ASSIGNMENT: Each line below that carries the string "worn" must appear in the answer.
- - -
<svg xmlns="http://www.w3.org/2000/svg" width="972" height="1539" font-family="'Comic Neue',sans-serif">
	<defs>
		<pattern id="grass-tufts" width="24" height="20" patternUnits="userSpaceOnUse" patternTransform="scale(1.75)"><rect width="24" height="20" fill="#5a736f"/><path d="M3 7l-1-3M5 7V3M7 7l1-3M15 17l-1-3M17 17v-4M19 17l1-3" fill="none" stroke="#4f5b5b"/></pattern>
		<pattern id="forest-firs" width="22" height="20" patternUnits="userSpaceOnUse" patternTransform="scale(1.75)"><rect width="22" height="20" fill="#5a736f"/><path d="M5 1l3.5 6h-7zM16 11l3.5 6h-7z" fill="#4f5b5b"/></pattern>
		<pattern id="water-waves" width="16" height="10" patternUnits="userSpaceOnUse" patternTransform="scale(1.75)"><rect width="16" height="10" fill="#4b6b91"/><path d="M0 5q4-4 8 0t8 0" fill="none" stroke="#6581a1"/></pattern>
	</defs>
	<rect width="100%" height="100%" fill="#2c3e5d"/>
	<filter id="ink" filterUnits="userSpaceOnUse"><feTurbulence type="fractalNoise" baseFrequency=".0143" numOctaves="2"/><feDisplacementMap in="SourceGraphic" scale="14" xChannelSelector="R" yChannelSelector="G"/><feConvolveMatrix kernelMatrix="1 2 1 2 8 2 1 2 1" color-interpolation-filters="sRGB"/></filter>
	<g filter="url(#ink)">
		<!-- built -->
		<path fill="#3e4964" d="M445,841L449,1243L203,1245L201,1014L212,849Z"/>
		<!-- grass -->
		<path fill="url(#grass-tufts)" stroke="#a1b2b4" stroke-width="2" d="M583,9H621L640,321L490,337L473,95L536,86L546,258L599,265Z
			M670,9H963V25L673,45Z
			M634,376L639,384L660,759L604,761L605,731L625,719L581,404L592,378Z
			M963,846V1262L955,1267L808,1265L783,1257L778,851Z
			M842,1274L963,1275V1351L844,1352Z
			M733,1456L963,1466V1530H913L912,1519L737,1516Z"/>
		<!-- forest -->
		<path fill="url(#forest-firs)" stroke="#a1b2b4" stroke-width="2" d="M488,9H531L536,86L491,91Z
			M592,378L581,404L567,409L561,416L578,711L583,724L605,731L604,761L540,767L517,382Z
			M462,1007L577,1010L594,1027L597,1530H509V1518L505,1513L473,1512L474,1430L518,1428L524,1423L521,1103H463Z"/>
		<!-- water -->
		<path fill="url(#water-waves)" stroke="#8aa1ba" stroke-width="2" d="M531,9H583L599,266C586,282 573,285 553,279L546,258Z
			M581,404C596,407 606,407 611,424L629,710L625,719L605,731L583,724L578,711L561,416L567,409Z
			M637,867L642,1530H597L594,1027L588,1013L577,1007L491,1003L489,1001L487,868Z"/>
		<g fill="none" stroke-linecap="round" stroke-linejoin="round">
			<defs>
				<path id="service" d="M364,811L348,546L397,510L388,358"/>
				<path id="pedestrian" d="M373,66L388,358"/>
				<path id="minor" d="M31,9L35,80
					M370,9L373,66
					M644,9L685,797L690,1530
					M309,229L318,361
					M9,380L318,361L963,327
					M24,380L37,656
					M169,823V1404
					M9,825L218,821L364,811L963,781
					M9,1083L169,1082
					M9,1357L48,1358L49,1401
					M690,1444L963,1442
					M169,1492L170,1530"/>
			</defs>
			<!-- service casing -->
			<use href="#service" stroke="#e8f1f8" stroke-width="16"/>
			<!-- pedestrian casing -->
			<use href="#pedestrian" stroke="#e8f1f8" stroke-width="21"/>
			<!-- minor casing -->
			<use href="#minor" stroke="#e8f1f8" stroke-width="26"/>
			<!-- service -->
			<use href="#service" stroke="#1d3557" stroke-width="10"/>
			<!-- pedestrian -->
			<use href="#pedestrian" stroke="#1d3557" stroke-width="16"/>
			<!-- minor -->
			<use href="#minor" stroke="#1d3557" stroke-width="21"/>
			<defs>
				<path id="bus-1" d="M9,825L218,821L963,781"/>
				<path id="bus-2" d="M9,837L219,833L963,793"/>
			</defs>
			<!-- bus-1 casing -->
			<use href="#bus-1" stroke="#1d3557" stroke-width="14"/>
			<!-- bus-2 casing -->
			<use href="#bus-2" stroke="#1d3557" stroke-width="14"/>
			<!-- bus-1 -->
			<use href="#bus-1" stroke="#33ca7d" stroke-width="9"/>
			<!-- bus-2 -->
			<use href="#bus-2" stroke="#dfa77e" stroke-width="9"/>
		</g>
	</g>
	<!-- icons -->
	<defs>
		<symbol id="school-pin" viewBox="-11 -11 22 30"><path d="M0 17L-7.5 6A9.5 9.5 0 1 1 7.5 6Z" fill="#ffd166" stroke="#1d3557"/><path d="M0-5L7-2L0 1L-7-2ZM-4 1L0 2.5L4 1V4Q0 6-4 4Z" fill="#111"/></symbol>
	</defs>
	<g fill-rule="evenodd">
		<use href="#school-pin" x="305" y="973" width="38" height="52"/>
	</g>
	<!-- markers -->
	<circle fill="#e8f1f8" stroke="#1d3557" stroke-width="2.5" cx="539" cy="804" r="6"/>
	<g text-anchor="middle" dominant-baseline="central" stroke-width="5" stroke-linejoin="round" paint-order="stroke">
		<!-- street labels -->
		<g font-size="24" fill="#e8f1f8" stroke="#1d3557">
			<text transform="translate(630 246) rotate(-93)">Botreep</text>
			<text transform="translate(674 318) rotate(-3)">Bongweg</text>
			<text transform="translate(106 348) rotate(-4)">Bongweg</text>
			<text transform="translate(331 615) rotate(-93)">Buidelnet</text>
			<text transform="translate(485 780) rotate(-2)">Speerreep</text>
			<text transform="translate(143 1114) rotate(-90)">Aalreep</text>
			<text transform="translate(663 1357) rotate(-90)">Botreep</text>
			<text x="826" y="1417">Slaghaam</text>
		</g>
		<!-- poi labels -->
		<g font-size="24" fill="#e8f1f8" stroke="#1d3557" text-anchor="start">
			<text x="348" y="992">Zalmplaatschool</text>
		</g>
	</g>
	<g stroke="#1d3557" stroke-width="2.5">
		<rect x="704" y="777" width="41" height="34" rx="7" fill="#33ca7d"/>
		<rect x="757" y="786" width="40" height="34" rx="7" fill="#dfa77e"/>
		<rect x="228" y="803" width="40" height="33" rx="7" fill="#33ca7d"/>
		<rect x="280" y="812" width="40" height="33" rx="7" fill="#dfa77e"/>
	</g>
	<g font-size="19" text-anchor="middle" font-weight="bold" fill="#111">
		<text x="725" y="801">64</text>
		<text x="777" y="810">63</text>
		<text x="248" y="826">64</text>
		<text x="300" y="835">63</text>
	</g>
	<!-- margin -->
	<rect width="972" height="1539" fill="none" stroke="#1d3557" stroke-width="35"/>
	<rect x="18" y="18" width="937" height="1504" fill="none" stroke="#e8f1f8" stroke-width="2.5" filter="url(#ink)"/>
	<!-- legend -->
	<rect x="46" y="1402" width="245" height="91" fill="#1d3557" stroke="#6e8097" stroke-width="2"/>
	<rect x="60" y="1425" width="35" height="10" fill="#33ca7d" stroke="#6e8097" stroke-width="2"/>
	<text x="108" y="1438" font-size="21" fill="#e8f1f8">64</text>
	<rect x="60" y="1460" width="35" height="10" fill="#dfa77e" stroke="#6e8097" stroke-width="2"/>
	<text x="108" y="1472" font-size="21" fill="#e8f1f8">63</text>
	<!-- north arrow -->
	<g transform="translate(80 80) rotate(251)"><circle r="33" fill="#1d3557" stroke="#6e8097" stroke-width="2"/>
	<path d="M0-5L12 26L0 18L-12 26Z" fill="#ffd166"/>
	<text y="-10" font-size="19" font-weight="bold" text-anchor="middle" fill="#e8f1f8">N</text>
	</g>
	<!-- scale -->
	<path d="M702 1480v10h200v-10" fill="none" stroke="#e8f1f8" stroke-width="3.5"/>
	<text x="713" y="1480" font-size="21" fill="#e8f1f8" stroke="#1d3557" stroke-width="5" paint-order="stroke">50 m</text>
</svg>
- - -
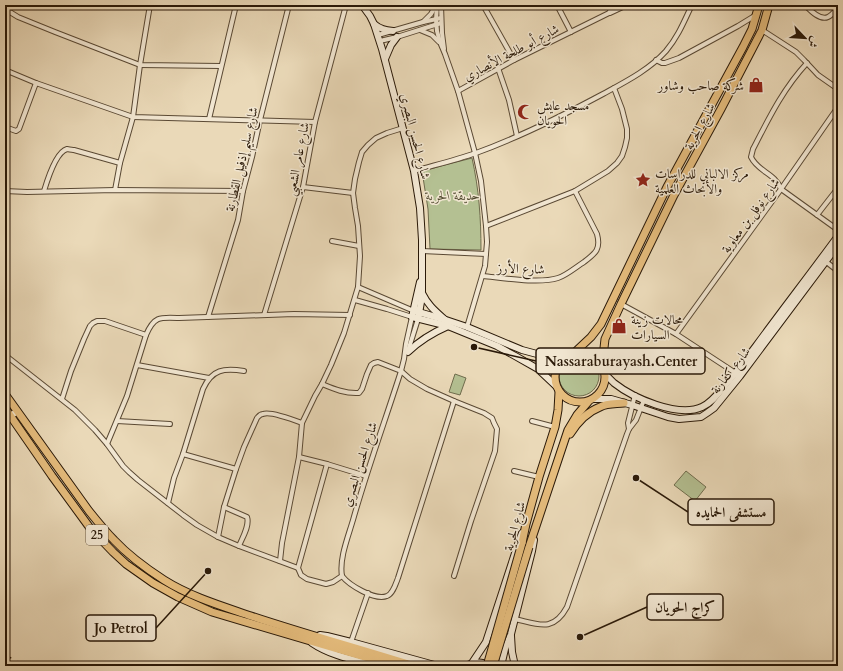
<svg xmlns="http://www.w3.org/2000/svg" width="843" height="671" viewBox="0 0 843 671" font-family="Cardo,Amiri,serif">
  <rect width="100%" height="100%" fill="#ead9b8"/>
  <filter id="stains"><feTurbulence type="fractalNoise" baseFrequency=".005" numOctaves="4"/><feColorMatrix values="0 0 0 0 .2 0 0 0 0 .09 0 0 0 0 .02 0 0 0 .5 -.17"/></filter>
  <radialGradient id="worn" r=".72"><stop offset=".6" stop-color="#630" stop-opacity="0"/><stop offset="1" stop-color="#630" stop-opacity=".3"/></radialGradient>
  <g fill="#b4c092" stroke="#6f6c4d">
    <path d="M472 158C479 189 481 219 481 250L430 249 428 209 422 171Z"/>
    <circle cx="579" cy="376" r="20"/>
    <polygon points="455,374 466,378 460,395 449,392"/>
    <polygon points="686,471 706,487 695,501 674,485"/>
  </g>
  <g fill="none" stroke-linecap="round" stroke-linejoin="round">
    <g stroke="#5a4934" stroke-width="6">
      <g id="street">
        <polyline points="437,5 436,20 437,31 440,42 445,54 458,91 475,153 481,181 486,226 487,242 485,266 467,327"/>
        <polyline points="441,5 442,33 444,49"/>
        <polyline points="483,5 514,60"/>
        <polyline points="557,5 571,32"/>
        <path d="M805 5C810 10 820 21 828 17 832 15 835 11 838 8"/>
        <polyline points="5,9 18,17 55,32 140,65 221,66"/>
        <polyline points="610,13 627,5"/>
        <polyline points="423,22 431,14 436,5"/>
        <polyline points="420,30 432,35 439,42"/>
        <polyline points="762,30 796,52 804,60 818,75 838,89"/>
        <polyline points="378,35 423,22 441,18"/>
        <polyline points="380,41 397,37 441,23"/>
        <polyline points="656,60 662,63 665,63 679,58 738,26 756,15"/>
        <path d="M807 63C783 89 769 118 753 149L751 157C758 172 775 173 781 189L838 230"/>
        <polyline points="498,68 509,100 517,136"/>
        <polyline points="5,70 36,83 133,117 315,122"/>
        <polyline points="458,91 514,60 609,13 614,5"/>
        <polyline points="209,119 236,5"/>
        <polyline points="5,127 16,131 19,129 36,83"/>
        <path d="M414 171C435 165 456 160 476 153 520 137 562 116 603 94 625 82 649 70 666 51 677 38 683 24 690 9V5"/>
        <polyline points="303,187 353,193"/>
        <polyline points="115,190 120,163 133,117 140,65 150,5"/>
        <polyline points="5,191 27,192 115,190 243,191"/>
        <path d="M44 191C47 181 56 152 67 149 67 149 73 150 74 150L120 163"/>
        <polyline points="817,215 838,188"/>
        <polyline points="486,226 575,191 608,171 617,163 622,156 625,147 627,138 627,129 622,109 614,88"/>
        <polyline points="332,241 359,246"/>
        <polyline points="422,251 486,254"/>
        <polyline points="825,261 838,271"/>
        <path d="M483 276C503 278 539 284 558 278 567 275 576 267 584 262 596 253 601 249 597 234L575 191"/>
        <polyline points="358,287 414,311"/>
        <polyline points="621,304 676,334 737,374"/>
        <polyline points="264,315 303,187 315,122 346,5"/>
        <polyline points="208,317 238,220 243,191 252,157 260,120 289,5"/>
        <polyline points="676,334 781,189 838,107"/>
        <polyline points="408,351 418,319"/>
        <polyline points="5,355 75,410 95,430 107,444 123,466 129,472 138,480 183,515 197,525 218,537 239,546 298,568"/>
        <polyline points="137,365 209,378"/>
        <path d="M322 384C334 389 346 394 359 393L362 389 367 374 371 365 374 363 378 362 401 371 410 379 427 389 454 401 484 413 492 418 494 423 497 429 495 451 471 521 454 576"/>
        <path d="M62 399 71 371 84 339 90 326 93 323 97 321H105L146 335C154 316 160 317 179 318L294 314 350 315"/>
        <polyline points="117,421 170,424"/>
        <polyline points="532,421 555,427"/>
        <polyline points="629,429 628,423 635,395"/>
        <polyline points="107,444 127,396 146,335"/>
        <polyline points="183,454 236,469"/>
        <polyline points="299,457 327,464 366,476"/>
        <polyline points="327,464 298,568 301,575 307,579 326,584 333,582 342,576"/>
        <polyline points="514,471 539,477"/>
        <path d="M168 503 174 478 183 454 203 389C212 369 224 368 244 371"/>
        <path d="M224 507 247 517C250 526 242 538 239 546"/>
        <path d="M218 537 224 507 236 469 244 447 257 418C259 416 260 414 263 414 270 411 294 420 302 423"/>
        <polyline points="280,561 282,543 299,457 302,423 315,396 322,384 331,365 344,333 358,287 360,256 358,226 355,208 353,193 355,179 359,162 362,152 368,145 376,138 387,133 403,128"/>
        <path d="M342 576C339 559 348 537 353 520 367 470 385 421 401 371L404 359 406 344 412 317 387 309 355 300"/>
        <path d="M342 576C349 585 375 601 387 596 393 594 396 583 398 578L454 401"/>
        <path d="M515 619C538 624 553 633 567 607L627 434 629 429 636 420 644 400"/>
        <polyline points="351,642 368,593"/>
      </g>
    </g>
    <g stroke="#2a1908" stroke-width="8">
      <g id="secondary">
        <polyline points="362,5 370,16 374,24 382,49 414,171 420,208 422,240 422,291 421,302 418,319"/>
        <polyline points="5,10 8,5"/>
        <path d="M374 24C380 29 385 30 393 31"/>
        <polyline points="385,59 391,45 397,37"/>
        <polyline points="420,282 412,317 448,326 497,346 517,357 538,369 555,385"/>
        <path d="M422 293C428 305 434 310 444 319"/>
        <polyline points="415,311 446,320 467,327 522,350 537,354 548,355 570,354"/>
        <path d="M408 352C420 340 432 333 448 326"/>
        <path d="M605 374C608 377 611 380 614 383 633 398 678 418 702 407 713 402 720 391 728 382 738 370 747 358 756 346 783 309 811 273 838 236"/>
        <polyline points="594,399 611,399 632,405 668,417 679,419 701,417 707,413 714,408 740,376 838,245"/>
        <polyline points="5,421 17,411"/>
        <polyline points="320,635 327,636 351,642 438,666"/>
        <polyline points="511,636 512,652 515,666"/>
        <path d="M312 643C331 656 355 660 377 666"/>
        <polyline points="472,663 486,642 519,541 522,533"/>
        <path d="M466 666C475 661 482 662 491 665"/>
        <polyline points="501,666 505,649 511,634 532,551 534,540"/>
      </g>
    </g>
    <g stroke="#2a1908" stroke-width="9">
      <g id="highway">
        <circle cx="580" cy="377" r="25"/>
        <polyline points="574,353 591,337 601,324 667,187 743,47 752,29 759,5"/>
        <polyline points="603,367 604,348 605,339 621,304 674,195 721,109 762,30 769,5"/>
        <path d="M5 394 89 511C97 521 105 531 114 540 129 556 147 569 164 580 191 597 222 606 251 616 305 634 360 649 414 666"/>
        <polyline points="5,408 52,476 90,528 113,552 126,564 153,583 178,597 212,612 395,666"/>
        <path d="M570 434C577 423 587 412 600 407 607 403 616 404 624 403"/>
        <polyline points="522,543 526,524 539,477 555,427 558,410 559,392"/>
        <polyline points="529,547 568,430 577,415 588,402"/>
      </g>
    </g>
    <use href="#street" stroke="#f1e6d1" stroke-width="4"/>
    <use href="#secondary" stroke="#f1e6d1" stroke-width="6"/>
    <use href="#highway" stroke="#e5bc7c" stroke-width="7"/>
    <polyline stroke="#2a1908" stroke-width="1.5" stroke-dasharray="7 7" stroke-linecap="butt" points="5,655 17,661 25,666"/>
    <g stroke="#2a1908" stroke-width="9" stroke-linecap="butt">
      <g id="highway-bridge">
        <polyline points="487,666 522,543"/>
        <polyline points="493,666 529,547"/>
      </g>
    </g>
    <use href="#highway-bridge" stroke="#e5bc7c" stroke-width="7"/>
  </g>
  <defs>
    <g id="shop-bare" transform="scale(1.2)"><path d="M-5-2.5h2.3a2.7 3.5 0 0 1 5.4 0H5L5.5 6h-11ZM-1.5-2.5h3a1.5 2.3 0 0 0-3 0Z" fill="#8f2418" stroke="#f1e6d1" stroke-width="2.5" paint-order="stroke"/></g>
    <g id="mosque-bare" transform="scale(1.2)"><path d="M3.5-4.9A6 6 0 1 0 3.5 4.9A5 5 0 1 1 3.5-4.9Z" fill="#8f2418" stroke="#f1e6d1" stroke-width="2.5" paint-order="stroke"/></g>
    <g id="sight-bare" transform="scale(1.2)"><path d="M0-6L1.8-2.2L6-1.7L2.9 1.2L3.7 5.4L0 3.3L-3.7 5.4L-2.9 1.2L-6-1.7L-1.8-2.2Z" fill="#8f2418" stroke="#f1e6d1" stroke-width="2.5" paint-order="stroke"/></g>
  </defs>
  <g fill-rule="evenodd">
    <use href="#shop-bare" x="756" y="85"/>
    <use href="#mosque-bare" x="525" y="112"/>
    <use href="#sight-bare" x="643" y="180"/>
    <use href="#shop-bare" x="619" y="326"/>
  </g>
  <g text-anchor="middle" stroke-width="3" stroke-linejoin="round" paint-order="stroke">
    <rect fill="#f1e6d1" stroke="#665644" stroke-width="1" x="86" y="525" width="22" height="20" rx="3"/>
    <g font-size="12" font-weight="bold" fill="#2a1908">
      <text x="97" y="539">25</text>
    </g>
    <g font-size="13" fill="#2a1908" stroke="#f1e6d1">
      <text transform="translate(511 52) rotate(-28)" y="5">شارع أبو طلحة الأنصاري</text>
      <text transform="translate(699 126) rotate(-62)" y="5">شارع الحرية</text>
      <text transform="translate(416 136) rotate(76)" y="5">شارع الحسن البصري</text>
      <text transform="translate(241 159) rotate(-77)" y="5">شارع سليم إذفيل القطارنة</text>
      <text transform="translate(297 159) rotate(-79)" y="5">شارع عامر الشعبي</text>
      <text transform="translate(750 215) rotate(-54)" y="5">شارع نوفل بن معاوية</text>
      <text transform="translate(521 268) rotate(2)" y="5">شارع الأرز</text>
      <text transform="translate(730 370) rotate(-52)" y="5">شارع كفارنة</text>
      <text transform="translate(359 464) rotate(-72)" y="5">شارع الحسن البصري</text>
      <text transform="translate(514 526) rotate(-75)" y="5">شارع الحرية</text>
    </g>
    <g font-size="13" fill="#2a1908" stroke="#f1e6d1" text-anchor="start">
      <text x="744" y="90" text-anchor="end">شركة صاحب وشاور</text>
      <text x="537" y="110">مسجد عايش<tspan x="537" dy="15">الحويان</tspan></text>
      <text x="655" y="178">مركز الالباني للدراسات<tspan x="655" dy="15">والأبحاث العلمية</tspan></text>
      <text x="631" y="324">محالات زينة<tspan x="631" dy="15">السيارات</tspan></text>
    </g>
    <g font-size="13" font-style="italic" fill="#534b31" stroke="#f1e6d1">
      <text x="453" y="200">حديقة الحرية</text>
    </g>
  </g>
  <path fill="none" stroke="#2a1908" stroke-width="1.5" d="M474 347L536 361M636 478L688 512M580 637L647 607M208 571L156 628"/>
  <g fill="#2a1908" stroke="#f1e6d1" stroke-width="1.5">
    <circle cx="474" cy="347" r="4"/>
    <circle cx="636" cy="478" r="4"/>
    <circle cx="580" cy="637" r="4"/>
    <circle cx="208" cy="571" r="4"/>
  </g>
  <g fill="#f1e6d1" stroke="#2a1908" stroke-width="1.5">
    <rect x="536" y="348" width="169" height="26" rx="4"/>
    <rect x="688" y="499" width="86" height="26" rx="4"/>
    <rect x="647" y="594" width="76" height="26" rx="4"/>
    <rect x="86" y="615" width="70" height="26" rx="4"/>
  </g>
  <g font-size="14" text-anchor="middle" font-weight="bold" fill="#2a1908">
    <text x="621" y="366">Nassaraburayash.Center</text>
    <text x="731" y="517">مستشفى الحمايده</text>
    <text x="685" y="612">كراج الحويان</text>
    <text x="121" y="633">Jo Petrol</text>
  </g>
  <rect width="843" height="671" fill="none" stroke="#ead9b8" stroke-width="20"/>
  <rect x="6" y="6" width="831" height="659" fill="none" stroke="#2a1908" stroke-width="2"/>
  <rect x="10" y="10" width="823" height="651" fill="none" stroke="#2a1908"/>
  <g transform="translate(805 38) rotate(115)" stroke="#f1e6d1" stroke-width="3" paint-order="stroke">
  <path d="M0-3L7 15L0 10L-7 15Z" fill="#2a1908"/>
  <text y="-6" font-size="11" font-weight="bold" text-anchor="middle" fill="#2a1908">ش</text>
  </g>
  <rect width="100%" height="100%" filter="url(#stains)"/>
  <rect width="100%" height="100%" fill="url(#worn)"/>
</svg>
- - -
RESULT OF THE EXERCISE:
  <radialGradient id="worn" r=".72"><stop offset=".6" stop-color="#630" stop-opacity="0"/><stop offset="1" stop-color="#630" stop-opacity=".3"/></radialGradient>
  <rect width="100%" height="100%" fill="url(#worn)"/>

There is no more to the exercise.